RESEARCH: Previously Viewed Becoming Strong Revenue Source7 Aug, 2003 By: Melinda Saccone
Video rentailers are increasingly turning to other revenue streams to boost their bottom line. While rental revenue remains the top source of revenue for rentailers, the category as a percentage of gross revenue has declined.
In 2002, video rentals as a source of revenue hit its lowest level ever, accounting for less than two-thirds of rentailers' gross revenue. Rentals accounted for just 60 percent of gross revenue at the end of the year, down from 68 percent in 1998.
Meanwhile, previously viewed video sales (PVV) and new DVD sales gained ground as a supplemental revenue stream. Video Store Magazine market research estimates that PVV sales in 2002 harvested an additional $1 billion for rentailers -- accounting, on average, for 8 percent of their gross revenue. PVV sales as a percentage of gross revenue are on track to account for more than 10 percent of rentailers' revenue in 2003.
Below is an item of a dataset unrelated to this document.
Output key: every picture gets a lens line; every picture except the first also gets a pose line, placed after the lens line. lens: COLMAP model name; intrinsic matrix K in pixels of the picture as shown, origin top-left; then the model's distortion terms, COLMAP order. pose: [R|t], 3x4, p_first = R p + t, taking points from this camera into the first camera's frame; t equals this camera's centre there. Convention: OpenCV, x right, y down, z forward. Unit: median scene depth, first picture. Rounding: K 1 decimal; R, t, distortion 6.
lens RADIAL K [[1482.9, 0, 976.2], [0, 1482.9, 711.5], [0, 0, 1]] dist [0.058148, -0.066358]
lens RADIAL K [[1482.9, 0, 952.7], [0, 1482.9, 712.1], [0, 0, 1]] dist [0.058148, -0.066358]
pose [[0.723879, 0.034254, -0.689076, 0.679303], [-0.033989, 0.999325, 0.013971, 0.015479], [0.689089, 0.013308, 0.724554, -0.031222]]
Sellthrough-priced DVD (and increasingly VHS) product has allowed rentailers to cost effectively increase copy depth. The top 10 unit shippers at rental in the first-half of the year moved 37.6 percent more product into the rental pipeline than their 1998 counterparts -- with rentailers purchasing on average 60 percent of their inventory on disc.
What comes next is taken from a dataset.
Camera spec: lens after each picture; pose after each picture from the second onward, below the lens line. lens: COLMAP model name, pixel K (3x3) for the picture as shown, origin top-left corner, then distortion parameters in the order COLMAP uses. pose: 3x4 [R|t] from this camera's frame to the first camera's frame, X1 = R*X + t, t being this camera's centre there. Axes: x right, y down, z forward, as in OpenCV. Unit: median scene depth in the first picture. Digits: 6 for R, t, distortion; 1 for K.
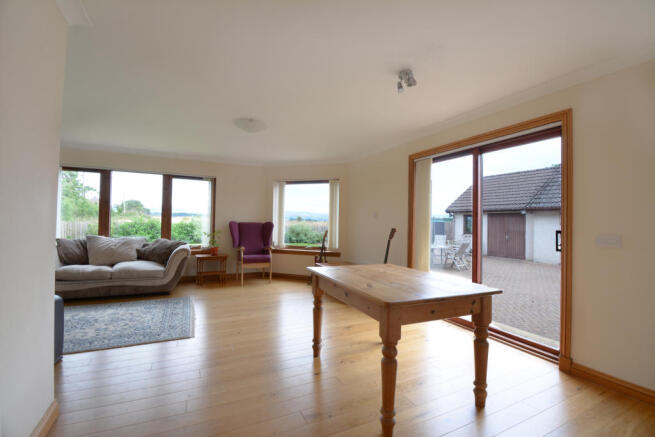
lens RADIAL K [[291.4, 0, 327.5], [0, 291.4, 218.5], [0, 0, 1]] dist [-0.000547, -0.000179]
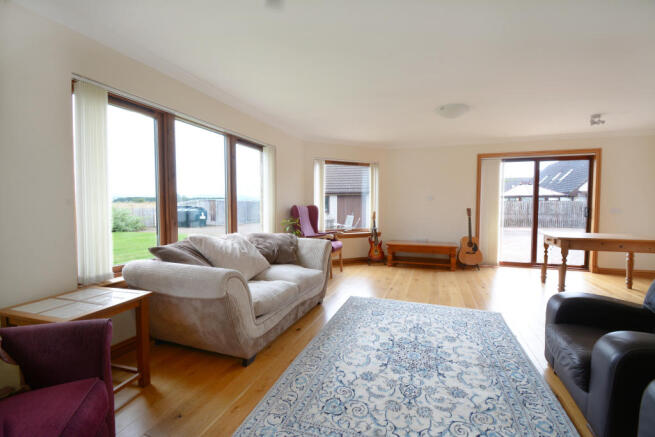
lens RADIAL K [[291.4, 0, 327.5], [0, 291.4, 218.5], [0, 0, 1]] dist [-0.000547, -0.000179]
pose [[0.698476, -0.056530, 0.713397, -1.220773], [0.010776, 0.997593, 0.068499, -0.013390], [-0.715552, -0.040157, 0.697404, 0.530021]]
With more copies on the shelf, rentailers can satisfy consumer demand more quickly and sell off PVV copies sooner.
According to a survey conducted by Video Store Magazine market research in July, after just three weekends of release, rentailers begin to sell off their excess rental inventory. After three months, rentailers have sold off more than 40 percent of their rental inventory.
Although rentailers face increasingly fierce competition from the DVD sales counter, they have used the sale of previously viewed videos -- which are priced significantly below retail -- as a weapon to combat loss-leader pricing by mass merchants.